短い課題: 原子力委員会設置法改正案の審議をまとめた文章を、最後の文の後から書き継いでください。

5月30日 衆院内閣委員会・原子力委員会設置法の一部を改正する法律案審議
松田まなぶの質問のポイント 答弁者:山本一太・科学技術政策担当内閣府特命担当大臣、政府参考人(倉持隆雄・内閣府政策統括官)


1.世界の原発の安全性と原発再稼働
・3/11で日本は特別な使命を帯びた国に。課題先進国といわれる日本は日本型ソリューションを世界に提示する国。日本新秩序→新たな世界新秩序へ。循環型、地球との共生型。
・フクシマを起こした国としての国際的責務もある。
・新エネルギー体系について人類的使命。再生可能エネルギー…基本。
・もう一つ、原発から「逃げ」の姿勢は許されない。日本が原発をやめるだけでは無責任。
・なぜなら、地球の人口は爆発。エネルギー不足深刻化。世界中が原発を新設する動きを日本の力で止めることは不可能。これが現実。⇒向き合う責任。



(問) 福島事故を起こした国の責務として、日本は世界の原発の安全性向上に寄与する国になることを国是として掲げるべきではないか。そのためにも日本が今後とも原発技術を維持するとすれば、国内で商用原発を稼働することが不可欠の前提になるといえるのか。
⇒答弁(山本大臣):安倍内閣の方針は、閣議決定された新しいエネルギー基本計画の中で、「事故の経験と教訓に基づき、安全性を高めた原子力技術と安全文化を共有していくことで、世界の原子力安全の向上に貢献する。」とされた通り。
  答弁(倉持参考人):原発の依存度にかかわらず、今後も原子力に係る研究開発や人材育成を進め、技術と人材を維持していくことは大変重要。その意味で、身近にプラントがあるということは優位。
⇒松田:ベターということで、マストかどうかはご答弁がなかった。

2.将来の核融合のために原発技術は不可欠か
・「日出国(ひいずるくに)」の由来は、紀元607年、聖徳太子が隋の皇帝の煬帝に送った国書に「日出づる処の天子、書を日没する処の天子に致す、恙なきや」と記したこと。
・当時世界には、西にはローマ帝国、東には隋という二つの帝国。その東の大帝国に対して日本の聖徳太子は、対等の関係を堂々と宣言。
・まさに独立自尊の日本。エネルギーも独立自尊を。
・「日出国」とは、太陽がその東の海から昇る国。
・海を源として太陽を昇らせるものとも表現できる核融合エネルギーは、「日出国」日本のシンボル。

記録データ:
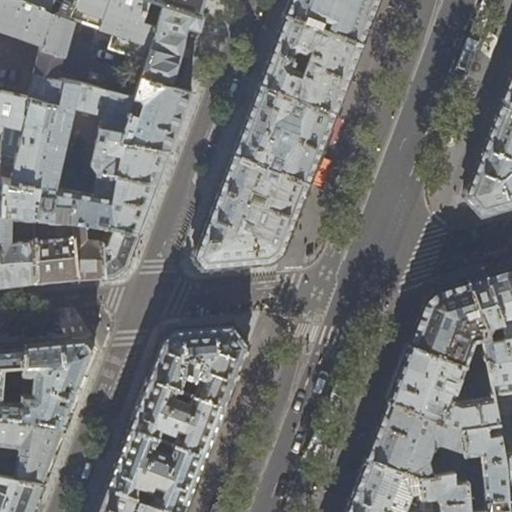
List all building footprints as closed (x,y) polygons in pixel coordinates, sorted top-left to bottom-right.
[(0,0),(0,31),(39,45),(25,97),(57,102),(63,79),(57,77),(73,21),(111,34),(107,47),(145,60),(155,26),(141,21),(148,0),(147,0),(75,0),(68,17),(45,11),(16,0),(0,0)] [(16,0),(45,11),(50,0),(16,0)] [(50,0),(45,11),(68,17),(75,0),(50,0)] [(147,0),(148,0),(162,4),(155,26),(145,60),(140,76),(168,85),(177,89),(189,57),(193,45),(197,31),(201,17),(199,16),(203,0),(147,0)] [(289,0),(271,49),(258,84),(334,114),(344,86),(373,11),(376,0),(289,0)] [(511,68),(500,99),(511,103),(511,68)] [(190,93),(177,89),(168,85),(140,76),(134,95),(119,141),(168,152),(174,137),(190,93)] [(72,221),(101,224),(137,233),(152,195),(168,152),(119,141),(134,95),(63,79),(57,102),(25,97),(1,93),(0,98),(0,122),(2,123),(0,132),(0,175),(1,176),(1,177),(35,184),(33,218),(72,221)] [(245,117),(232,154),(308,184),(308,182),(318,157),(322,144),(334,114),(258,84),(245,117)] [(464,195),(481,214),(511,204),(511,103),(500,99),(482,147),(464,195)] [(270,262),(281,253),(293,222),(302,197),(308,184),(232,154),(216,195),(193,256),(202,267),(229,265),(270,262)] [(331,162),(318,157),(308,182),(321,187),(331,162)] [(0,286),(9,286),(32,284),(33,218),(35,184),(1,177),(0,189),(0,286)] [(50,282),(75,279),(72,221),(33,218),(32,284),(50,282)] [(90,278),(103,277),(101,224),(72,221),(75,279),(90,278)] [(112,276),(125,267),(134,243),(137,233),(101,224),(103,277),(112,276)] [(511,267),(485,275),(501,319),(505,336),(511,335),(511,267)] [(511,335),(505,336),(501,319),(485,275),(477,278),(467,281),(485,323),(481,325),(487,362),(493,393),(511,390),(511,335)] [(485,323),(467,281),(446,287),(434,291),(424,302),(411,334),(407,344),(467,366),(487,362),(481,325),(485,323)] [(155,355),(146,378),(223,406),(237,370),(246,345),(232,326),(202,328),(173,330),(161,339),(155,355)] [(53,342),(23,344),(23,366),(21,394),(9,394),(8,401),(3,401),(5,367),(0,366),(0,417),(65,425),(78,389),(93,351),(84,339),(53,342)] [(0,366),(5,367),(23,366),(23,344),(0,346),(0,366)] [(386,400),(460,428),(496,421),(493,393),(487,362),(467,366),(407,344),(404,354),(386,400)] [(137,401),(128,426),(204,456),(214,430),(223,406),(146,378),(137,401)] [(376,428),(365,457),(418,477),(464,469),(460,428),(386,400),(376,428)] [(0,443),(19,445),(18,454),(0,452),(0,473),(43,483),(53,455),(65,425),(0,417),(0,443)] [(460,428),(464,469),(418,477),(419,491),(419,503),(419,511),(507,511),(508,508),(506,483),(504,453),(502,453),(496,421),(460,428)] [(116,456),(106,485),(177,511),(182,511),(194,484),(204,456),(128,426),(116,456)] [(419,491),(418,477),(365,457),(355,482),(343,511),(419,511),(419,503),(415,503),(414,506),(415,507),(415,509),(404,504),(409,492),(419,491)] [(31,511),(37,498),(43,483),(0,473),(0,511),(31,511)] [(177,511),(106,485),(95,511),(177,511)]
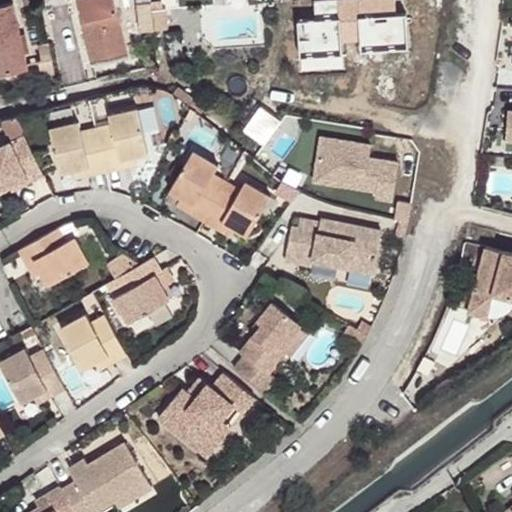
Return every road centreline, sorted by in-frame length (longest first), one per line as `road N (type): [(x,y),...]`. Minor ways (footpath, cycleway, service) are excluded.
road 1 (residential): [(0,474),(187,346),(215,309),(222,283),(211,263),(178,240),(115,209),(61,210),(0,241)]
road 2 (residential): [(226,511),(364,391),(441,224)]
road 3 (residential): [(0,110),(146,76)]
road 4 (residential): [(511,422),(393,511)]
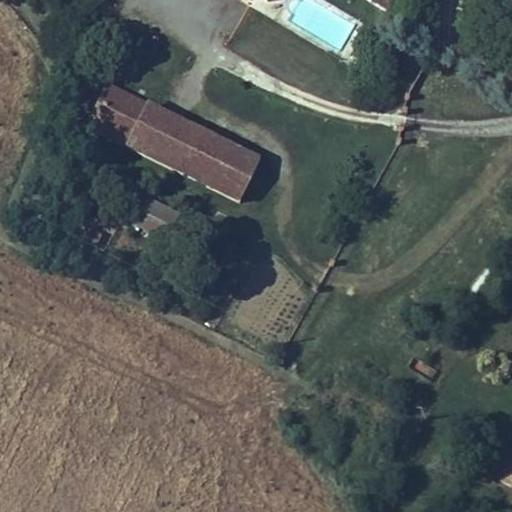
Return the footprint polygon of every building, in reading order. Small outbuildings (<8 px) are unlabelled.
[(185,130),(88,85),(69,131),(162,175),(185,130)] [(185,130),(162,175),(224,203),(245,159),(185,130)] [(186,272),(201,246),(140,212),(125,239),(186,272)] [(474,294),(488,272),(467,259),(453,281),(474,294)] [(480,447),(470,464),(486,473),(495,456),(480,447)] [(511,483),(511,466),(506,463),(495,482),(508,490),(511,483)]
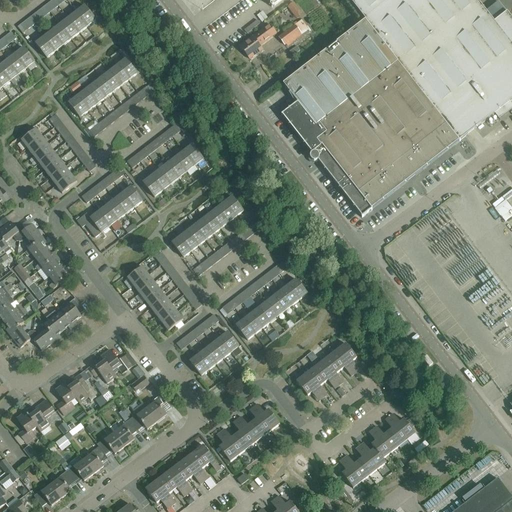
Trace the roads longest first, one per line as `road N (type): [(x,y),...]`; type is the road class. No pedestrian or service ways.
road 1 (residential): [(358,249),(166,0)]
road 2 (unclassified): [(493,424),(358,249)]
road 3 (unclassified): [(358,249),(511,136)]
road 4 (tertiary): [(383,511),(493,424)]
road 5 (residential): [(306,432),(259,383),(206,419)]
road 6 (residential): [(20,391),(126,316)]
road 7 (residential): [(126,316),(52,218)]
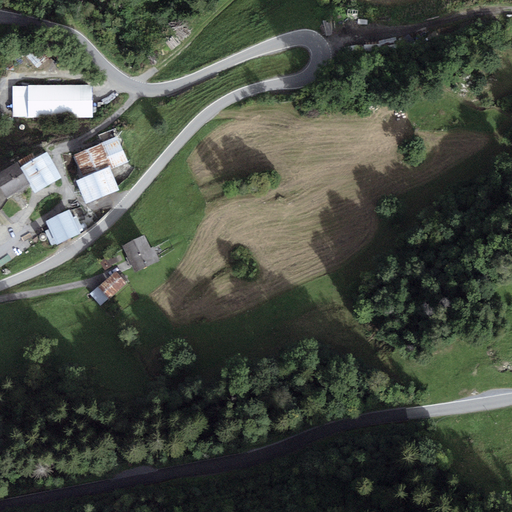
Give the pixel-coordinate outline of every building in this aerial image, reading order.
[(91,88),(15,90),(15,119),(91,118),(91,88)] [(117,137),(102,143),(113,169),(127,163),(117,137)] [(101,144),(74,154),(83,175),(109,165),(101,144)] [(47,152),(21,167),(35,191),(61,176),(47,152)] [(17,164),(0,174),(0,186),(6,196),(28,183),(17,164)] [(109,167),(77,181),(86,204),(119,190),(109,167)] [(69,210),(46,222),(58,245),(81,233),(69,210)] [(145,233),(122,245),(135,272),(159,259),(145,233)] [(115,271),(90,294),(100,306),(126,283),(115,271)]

演習の結果:
・東から日が出ずる元である海(自然エネルギー源の宝庫)に位置する日本は、その恵まれた海洋資源の活用に活路を開きながら、地球のすべての源である太陽が地上に降り注ぐエネルギーのフローの循環を活用するエネルギー革命を先導する国になる。
・聖徳太子が「日出づる処」の国と自国を定義してから1413年を経た東京オリンピックの年に、日本がこのような国として自らを改めて再定義できれば、本物の「日出国」。
・将来的には、人類の究極のエネルギーとされる核融合を日本が世界に先駆けて実用化することになれば理想。
・核融合が利用する資源は海水に含まれる重水素。ほぼ無尽蔵のエネルギー源。
・太陽が放出しているエネルギーの源は、太陽の中心部で起こっている核融合反応。
・核融合の実用化とは、海洋資源を活用して太陽そのものを地上に創ることでもある。



(問) 将来的に核融合の実用化を実現する上で、国内で原発技術を維持向上させることは、不可欠の条件になると言えるのか。相互にどのような関わりを持つのか。
⇒答弁(倉持参考人):核融合と今の実用炉の核分裂を利用する原子炉とは原理的には異なるが、大きなプラントでもあり、トリチウムの取り扱い技術や冷却技術など、関連する技術という部分がある。核融合技術は巨大なシステム技術なので、今後の技術開発の中で、原子力技術を初めとしたさまざまな分野と連携していくことが必要。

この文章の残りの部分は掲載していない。